* What you will do
In the records that follow, find each line with the word "example" and copy it.

* Input material
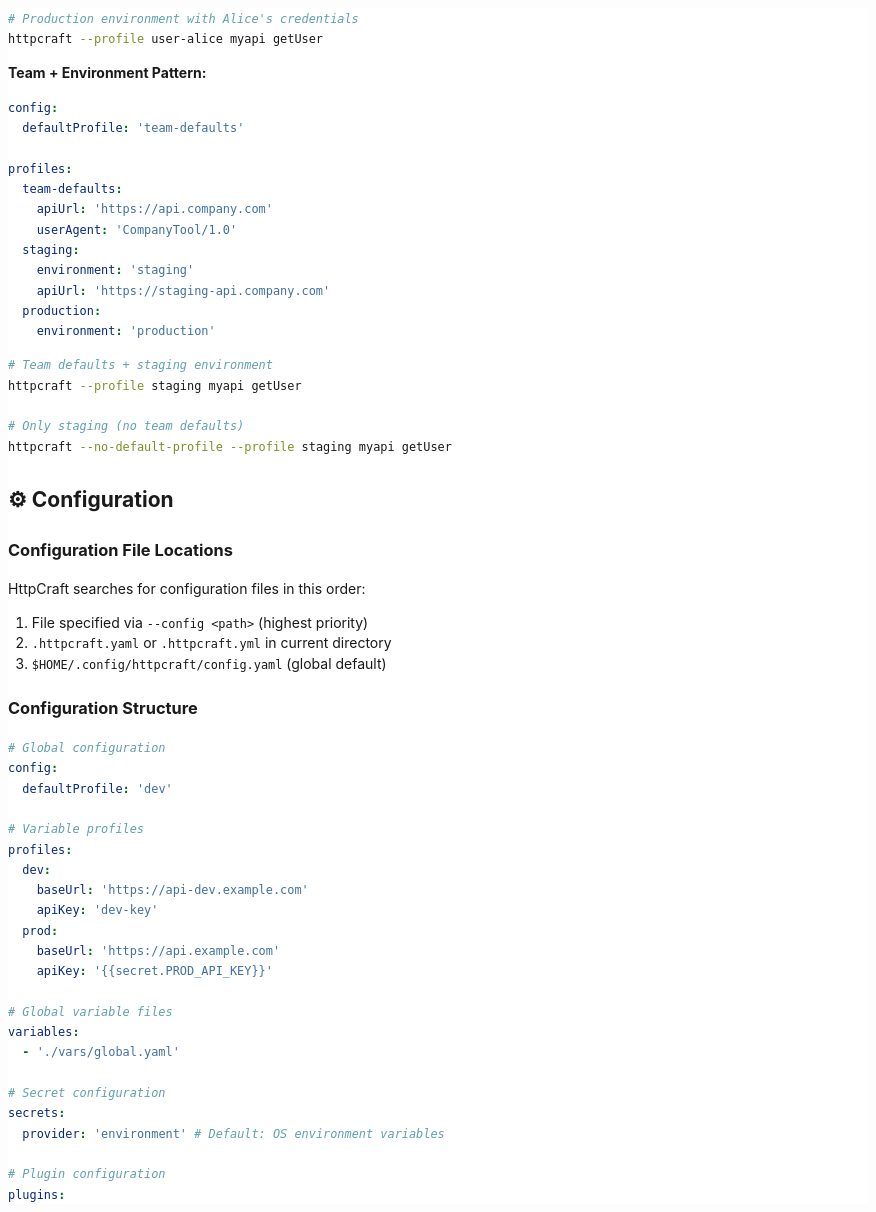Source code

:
 ```bash
# Production environment with Alice's credentials
httpcraft --profile user-alice myapi getUser
```

**Team + Environment Pattern:**

```yaml
config:
  defaultProfile: 'team-defaults'

profiles:
  team-defaults:
    apiUrl: 'https://api.company.com'
    userAgent: 'CompanyTool/1.0'
  staging:
    environment: 'staging'
    apiUrl: 'https://staging-api.company.com'
  production:
    environment: 'production'
```

```bash
# Team defaults + staging environment
httpcraft --profile staging myapi getUser

# Only staging (no team defaults)
httpcraft --no-default-profile --profile staging myapi getUser
```

## ⚙️ Configuration

### Configuration File Locations

HttpCraft searches for configuration files in this order:

1. File specified via `--config <path>` (highest priority)
2. `.httpcraft.yaml` or `.httpcraft.yml` in current directory
3. `$HOME/.config/httpcraft/config.yaml` (global default)

### Configuration Structure

```yaml
# Global configuration
config:
  defaultProfile: 'dev'

# Variable profiles
profiles:
  dev:
    baseUrl: 'https://api-dev.example.com'
    apiKey: 'dev-key'
  prod:
    baseUrl: 'https://api.example.com'
    apiKey: '{{secret.PROD_API_KEY}}'

# Global variable files
variables:
  - './vars/global.yaml'

# Secret configuration
secrets:
  provider: 'environment' # Default: OS environment variables

# Plugin configuration
plugins:
```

* Exercise result
    baseUrl: 'https://api-dev.example.com'
    baseUrl: 'https://api.example.com'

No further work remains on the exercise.